Incidents Not Associated with Email

Forgetting to cc a list of recipients in an email exchange is a common cause of inadvertent data exposure. When employees realize they have neglected to cc anyone on an email, they should promptly report it to initiate triage and handle the situation according to established procedures.

Three Best Practices for Security Incident Reporting

Reporting incidents has long been recognized as an effective way to improve workplace safety. Companies can contribute to a risk-free workplace and regulatory compliance by collecting H&S data. Reporting security incidents is an outgrowth of this health and safety culture that establishes guidelines for responding to potential danger. However, some standard best practices must be met before any report can be filed:

Simple Record-Keeping

Everyone should be able to use a reporting system without any training. Guide employees through the incident entry procedure to capture the most relevant information. Avoid complex registration processes and similar requirements whenever possible.

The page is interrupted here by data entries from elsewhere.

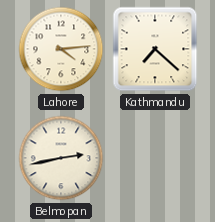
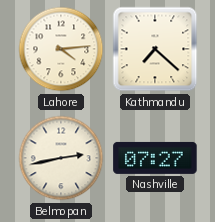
Nashville: none -> 07:27
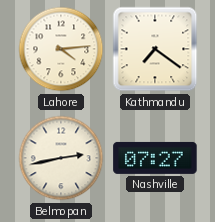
Kathmandu: 7:22 -> 7:21
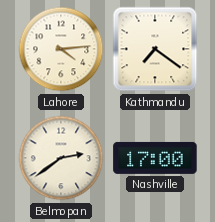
Belmopan: 2:43 -> 2:39
Nashville: 07:27 -> 17:00
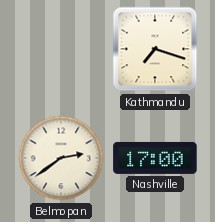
Lahore: 4:14 -> none
Kathmandu: 7:21 -> 7:18
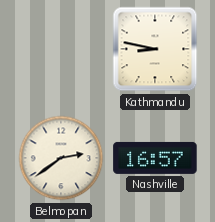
Kathmandu: 7:18 -> 8:47
Nashville: 17:00 -> 16:57
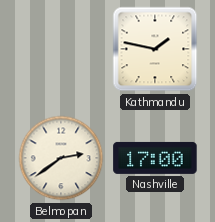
Kathmandu: 8:47 -> 1:47
Nashville: 16:57 -> 17:00
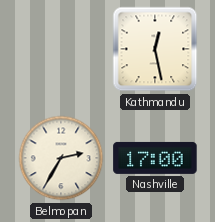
Kathmandu: 1:47 -> 12:28
Belmopan: 2:39 -> 2:35
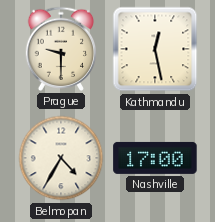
Prague: none -> 9:30
Belmopan: 2:35 -> 4:35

The Right Level of Escalation

Customize incident reporting system workflows to align with the organization’s security handling approach. Prevent data breaches and security events by implementing automated workflows that deliver targeted alerts to the relevant individuals.

Examine and Report

An incident reporting system needs to have auditing and reporting capabilities. These reports can then be used to show that requirements have been met. In a data breach, the incident report might serve as the foundation for a notification report.

A security incident should never become a breach, so reporting it is crucial. The system that records incidents should support the implementation of best practices. The process starts by collecting data, which should offer simplicity for human input while providing comprehensive usefulness. Effective escalation relies on automated protocols, which also streamline the issue-reporting process.


Report cyber security incidents promptly to the Chief Information Security Officer (CISO) or their delegates for impact assessment and incident response monitoring. Compliance with reporting laws is essential for companies, ensuring prompt notification of cyber security events to government agencies, customers, and the public.